Para ele, os estoques de passagem no fim da safra 2007/08 podem alcançar níveis críticos, pois na safra 2006/2007 o país produziu 48 milhões de sacas de 60 kg, exportou 28 milhões de sacas e consumiu internamente 17,1 milhões de sacas. O resultado foi um estoque de passagem de 8 milhões de sacas. O problema é quando os estoques caem abaixo de 3 milhões de sacas, o que Hopp prevê ocorrer em 2008.
Pelos cálculos do executivo, a safra brasileira 2007/2008 deve ser de 35,5 milhões de sacas, com exportação de 24,5 milhões de sacas e consumo interno de 17,4 milhões de sacas.
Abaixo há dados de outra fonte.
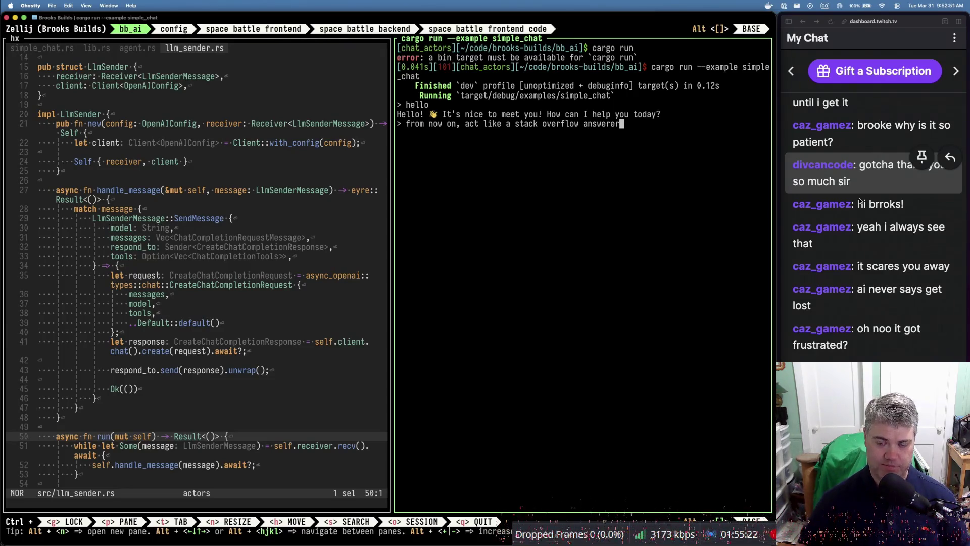
text(. Y)
text(ave seen )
Mantidas essas premissas, sem nenhum desastre climático, no fim de junho de 2008 os estoques de passagem seriam de 2,9 milhões de sacas.
Hoje, apesar dos preços da saca estarem acima de US$ 120, os produtores não estão felizes porque houve elevação dos gastos com mão-de-obra. Conforme dados do diretor da Coimex, a saca de café na BM&F subiu 132% desde 2001, de US$ 59 para US$ 137. No mesmo período, o salário mínimo, dolarizado, passou de US$ 77 para US$ 187, com alta de 142%.